All care that you receive for your illness must be given by your hospice team. You can’t get the same type of care from a different provider unless you change your hospice provider.
Nursing Home Room and Board
Room and board aren’t covered by Medicare. You may receive hospice services wherever you live, even in a nursing home, however, the Medicare Hospice Benefit does not pay for nursing home room and board.
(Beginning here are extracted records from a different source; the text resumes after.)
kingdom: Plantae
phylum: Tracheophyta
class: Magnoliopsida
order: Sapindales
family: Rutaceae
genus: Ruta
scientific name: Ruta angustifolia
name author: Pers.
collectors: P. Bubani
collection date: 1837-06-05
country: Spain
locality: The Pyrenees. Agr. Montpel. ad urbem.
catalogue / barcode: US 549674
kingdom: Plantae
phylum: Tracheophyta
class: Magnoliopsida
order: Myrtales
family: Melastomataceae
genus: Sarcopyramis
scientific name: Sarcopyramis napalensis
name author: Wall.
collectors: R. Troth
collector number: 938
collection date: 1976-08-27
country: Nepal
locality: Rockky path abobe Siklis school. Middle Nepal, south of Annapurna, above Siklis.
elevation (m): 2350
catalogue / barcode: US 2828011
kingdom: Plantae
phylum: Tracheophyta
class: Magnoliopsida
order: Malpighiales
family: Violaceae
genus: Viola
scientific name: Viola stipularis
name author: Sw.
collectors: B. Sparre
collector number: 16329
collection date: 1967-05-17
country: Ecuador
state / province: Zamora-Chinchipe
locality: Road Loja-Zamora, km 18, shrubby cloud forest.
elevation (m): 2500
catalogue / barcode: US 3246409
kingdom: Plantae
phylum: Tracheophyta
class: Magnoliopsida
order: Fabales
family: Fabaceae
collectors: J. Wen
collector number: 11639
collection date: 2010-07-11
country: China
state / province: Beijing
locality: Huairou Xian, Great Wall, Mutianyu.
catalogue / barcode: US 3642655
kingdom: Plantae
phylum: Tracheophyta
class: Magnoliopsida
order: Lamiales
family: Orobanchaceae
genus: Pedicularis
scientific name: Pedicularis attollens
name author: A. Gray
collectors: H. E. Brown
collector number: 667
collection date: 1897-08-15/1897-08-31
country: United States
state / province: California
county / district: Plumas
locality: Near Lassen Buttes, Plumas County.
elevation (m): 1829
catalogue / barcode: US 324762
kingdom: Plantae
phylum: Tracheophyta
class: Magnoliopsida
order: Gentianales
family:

Hospice patients have the right to:
- receive care of the highest quality;
- have relationships with hospice organizations that are based on ethical standards of conduct, honesty, dignity, and respect;
- in general, be admitted by a hospice organization only if it is assured that all necessary palliative and supportive services will be provided to promote the physical, psychological, social, and spiritual well-being of the dying patient. However, an organization with less than optimal resources may admit the patient if a more appropriate hospice organization is not available, but only after fully informing the client of its limitations and the lack of suitable alternative arrangements;
- be notified in writing of their rights and obligations before their hospice care begins. Consistent with state laws, the patient’s family or guardian may exercise the patient’s rights when the patient is unable to do so. Hospice organizations have an obligation to protect and promote the rights of their patients;
- be notified in writing of the care the hospice organization will furnish, the types of caregivers who will furnish the care, and the frequency of the services that are proposed to be furnished;
- be advised of any change in the plan of care before the change is made;
- participate in the planning of the care and in planning changes in the care, and to be advised that they have the right to do so;
- refuse services and to be advised of the consequences of refusing care;
- request a change in caregiver without fear of reprisal or discrimination;
- confidentiality with regard to information about their health, social, and financial circumstances and about what takes place in the home;
- expect the hospice organization to release information only as consistent with its internal policy, required by law, or authorized by the client;
- be informed of the extent to which payment may be expected from Medicare, Medicaid, or any other payor known to the hospice organization;
- be informed of any charges that will not be covered by Medicare, and the charges for which he or she may be liable;
- receive this information orally and in writing within 15 working days of the date the hospice organization becomes aware of any changes in charges;
- have access, on request, to all bills for service the patient has received regardless of whether they are paid out of pocket or by another party;
- be informed of the hospice’s ownership status and its affiliation with any entities to whom the patient is referred;
- be informed of the procedure they can follow to lodge complaints with the hospice organization about the care that is, or fails to be, furnished, and regarding a lack of respect for property;
- know about the disposition of such complaints;
- voice grievances without fear of discrimination or reprisal for having done so; and
- be told what to do in the case of an emergency.